§ **Given text**

____

A burgeoning market for algae for use in bio-plastics and renewable chemicals is also emerging. Most recently, Dow Chemical invested approximately $70 million in Algenol Biofuels, Inc. to build a demonstration plant creating ethanol from algae (in lieu of natural gas, as Dow Chemical currently does) for use as an ingredient in plastics, according to the companies as reported in Biofuels Digest and other media.

Demand for algal-based fuels, chemicals, and feed is not only driven by the desire for lower cost, but also a smaller carbon footprint. A sustainable advantage of algae over traditional crops and fossil fuels is the carbon savings achieved by using algae as a feedstock. According to Sapphire Energy a lifecycle assessment of algae showed a 60% drop in CO2 production, compared to fossil fuels. Based on a carbon cost of $15 per ton (the projected carbon cost in 2012 under the post-Kyoto Treaty), the algal advantage is a sustainable $0.20 per gallon, and carbon costs are expected to rise until at least 2050 because of increasingly-high carbon reduction targets.

____

§ **Element box annotations**
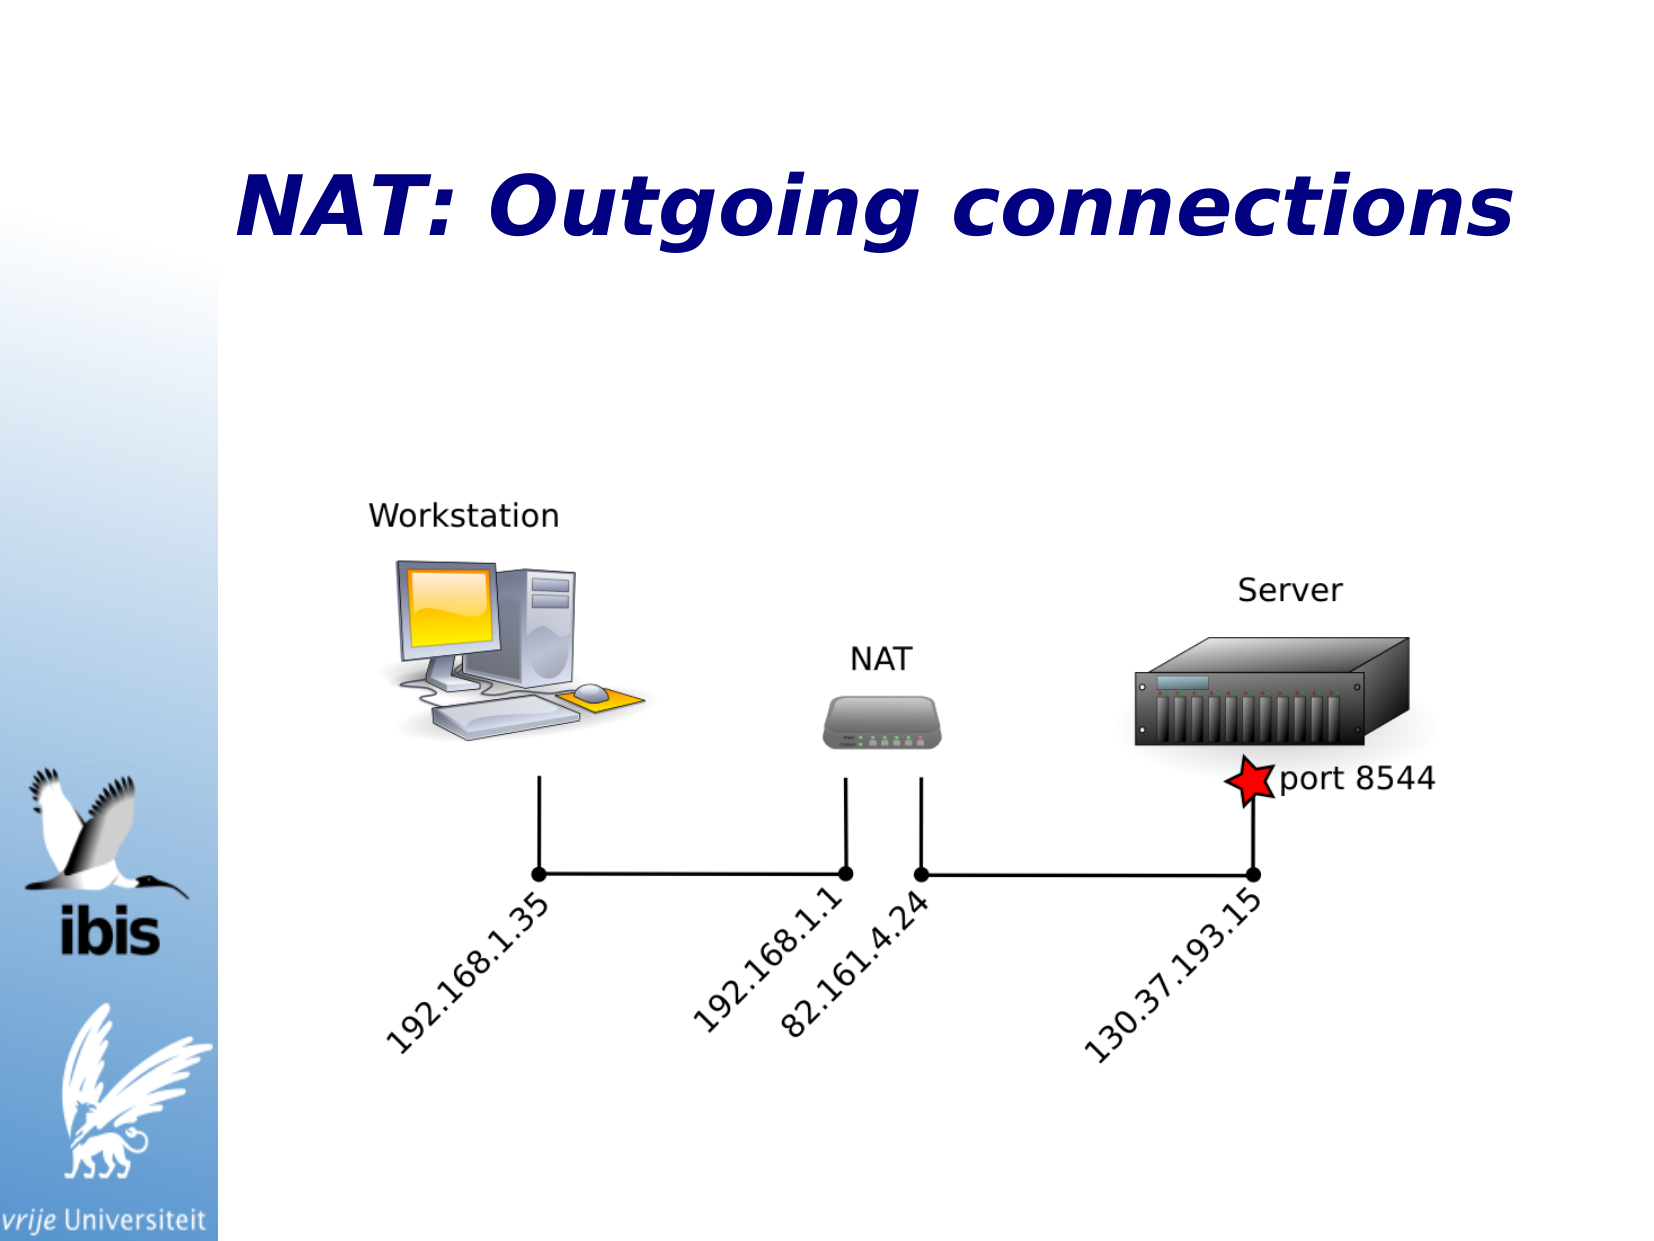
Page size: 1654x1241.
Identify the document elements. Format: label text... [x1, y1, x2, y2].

title NAT: Outgoing connections [219, 102, 1534, 311]
picture [311, 324, 1465, 1098]
picture [0, 0, 218, 1241]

____

§ **Direction**
Write the next part of the text on the algae market, starting right after its final sentence.

§ **Reply to the task**
According to a recent article from Biofuels Digest, more than $1 billion US dollars have been privately invested into the development of algae technology companies in the past 24 months by companies like ExxonMobil, Shell, Chevron, Valero, Dow Chemical, ARCH Venture Partners, Wellcome Trust, Cascade, Venrock, Roda, Harris and Harris, Braemar Energy, Lightspeed, VantagePoint, Biofields, Valens, Laurus, Oak Investment Partners, Noventi Ventures, Gabriel Venture Partners, Valero, Shanghai Alliance Investment, Southern Utes, Infield Capital, I2BF, Bohemian Asset, and Quercus.

According to Greener Dawn Research, “Algal oil offers a direct potential replacement for petroleum and plant derived oils. This is a vast market opportunity. Most of the media attention goes to the potential displacement of petroleum-based gasoline and diesel fuel, as the transportation industry relies almost entirely on petroleum and accounts for roughly 70% of the total consumption of petroleum in the U.S”.

Advantages of Algae

There are more than 100 known feedstocks for biofuels, but algae are believed to have the highest known yields on a per-acre basis, owing to its fast reproduction rate. In addition, algae can be grown without requiring the use of land that could be used for food or feed production using terrestrial crops, and can be grown using brackish or saline water. According to Oilgae, “Market analysts and producers consider algae an especially promising feedstock, as it can be grown virtually anywhere and, by some estimates, can yield 2,000 times more oil than soybean feedstocks.”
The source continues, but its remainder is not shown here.